> **Exercise description**
Only the lines from the first line of the records through the line containing "18: (861, 363, 0.99)" belong in the answer. Copy them exactly.

+++ Task data

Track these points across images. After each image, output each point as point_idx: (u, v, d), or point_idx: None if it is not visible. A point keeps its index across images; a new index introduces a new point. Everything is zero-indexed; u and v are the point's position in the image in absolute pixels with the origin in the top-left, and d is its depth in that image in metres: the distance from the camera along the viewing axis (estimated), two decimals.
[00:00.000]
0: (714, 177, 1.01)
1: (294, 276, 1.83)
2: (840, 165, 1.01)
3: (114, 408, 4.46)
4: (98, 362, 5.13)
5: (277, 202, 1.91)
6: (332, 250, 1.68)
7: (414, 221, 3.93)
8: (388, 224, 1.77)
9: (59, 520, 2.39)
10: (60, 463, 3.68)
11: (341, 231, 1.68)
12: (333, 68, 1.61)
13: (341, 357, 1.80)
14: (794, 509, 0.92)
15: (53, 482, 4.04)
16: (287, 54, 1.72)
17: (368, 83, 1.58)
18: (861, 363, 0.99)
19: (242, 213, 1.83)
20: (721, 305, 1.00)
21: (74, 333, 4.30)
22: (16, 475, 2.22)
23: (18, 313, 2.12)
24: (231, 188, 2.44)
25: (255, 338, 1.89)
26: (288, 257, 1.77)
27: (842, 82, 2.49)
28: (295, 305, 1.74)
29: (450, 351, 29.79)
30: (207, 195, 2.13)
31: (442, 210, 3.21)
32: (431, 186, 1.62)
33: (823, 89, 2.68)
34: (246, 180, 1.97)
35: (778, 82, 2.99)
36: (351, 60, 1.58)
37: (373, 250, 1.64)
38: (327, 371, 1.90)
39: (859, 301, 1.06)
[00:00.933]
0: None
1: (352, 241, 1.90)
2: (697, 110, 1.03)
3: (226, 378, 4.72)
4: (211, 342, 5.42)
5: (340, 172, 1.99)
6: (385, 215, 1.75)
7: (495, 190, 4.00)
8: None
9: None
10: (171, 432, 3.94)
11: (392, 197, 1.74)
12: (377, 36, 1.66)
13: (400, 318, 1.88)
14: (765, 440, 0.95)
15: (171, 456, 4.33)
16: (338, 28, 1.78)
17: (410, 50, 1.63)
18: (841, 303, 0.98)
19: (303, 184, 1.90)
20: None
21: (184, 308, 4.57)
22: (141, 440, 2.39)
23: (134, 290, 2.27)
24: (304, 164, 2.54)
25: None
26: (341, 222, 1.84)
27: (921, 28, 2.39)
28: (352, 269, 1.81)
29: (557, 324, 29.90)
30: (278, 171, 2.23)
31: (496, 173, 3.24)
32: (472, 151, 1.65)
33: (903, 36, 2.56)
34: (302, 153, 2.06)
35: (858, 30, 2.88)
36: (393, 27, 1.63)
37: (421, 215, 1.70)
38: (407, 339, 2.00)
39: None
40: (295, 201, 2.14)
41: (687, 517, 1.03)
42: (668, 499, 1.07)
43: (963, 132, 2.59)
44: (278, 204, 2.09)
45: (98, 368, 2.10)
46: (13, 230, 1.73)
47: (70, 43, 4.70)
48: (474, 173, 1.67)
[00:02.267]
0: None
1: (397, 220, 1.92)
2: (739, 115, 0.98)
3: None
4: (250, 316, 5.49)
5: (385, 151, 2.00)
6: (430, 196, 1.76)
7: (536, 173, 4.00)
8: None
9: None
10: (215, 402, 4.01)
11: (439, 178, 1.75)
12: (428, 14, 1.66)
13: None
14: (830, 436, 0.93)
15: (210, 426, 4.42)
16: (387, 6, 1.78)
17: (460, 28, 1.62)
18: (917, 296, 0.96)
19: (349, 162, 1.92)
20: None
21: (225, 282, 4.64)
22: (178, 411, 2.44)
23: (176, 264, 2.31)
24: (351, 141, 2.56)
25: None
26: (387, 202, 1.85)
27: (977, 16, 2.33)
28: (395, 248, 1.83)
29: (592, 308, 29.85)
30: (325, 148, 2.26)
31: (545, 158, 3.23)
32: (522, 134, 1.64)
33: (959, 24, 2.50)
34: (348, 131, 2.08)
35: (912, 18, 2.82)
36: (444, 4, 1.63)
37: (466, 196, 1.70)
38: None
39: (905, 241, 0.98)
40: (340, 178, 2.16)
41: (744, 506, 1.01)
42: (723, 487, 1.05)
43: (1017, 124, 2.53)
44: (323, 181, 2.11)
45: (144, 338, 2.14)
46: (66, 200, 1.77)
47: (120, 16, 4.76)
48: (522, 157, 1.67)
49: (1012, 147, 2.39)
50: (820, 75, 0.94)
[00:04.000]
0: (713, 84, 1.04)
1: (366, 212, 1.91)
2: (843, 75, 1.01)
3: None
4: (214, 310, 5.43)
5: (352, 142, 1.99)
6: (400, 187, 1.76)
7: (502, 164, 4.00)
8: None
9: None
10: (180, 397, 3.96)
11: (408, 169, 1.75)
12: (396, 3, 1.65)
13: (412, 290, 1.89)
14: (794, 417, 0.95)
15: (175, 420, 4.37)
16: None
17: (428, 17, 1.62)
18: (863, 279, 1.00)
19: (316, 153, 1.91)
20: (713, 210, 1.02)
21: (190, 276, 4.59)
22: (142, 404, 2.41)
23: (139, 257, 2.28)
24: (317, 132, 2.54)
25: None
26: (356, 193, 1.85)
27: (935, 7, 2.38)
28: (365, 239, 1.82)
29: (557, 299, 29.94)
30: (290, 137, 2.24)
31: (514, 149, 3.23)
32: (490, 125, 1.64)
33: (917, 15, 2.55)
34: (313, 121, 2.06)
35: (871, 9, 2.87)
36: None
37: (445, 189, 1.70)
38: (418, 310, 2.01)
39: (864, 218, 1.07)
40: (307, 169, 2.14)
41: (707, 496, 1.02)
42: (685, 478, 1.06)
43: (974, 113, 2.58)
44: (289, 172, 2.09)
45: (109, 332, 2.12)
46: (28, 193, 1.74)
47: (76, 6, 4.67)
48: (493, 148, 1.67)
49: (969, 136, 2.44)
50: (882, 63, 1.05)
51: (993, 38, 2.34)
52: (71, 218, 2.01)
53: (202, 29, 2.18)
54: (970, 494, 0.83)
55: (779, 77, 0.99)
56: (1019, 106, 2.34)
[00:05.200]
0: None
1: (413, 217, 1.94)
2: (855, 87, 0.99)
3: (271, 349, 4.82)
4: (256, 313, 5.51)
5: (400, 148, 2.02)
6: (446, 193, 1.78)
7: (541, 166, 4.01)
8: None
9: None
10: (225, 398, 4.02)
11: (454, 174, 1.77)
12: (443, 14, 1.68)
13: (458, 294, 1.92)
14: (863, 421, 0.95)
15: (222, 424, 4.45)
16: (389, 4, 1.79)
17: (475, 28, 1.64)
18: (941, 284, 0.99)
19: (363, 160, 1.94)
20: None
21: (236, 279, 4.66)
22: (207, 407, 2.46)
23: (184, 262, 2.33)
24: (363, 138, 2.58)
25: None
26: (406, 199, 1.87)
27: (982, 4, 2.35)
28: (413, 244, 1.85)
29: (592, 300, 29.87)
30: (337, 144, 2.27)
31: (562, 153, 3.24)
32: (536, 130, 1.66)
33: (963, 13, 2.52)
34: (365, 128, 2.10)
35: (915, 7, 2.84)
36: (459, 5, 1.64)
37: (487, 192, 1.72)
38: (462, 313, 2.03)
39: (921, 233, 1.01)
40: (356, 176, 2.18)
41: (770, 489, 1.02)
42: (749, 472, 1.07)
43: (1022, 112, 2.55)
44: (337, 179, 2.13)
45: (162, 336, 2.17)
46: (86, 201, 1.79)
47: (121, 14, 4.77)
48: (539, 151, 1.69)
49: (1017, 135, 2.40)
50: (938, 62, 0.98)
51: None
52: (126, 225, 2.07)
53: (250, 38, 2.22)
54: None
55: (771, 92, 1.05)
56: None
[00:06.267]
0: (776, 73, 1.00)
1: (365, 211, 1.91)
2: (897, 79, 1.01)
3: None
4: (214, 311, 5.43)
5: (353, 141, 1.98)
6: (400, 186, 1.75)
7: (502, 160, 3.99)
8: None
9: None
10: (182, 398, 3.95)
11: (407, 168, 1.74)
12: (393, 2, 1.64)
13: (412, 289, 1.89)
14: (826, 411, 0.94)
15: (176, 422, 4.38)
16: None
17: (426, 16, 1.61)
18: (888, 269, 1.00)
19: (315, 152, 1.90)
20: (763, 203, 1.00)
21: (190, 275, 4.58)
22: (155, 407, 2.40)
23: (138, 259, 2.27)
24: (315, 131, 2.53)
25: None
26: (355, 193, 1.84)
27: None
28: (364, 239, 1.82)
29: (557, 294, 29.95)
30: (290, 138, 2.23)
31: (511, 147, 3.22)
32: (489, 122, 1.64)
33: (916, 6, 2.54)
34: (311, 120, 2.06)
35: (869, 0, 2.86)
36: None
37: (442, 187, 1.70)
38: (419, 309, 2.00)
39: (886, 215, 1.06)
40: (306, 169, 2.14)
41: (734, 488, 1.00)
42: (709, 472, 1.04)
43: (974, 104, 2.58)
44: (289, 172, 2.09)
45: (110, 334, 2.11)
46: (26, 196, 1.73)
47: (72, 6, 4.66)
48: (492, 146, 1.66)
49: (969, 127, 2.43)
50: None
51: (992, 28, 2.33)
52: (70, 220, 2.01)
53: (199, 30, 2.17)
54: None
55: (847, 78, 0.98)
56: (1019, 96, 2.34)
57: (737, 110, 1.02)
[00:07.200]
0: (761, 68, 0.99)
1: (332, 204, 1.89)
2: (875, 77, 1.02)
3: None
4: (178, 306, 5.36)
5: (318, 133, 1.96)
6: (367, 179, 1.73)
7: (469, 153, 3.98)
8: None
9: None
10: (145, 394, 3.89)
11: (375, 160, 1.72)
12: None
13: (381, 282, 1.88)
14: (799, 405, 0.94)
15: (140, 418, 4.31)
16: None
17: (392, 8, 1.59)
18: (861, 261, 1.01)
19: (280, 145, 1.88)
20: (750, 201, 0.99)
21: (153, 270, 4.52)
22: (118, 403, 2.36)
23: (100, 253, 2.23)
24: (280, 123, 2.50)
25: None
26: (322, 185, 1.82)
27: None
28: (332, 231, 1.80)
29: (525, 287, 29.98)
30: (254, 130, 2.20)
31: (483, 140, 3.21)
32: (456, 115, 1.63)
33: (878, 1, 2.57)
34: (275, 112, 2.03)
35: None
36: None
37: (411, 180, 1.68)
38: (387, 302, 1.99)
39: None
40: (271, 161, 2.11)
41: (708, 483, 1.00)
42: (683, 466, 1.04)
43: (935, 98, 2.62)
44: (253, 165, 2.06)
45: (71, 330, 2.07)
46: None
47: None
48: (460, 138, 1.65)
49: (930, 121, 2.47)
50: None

++++++

> **Solution to this problem**
Track these points across images. After each image, output each point as point_idx: (u, v, d), or point_idx: None if it is not visible. A point keeps its index across images; a new index introduces a new point. Everything is zero-indexed; u and v are the point's position in the image in absolute pixels with the origin in the top-left, and d is its depth in that image in metres: the distance from the camera along the viewing axis (estimated), two decimals.
[00:00.000]
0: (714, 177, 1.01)
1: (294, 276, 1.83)
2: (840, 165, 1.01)
3: (114, 408, 4.46)
4: (98, 362, 5.13)
5: (277, 202, 1.91)
6: (332, 250, 1.68)
7: (414, 221, 3.93)
8: (388, 224, 1.77)
9: (59, 520, 2.39)
10: (60, 463, 3.68)
11: (341, 231, 1.68)
12: (333, 68, 1.61)
13: (341, 357, 1.80)
14: (794, 509, 0.92)
15: (53, 482, 4.04)
16: (287, 54, 1.72)
17: (368, 83, 1.58)
18: (861, 363, 0.99)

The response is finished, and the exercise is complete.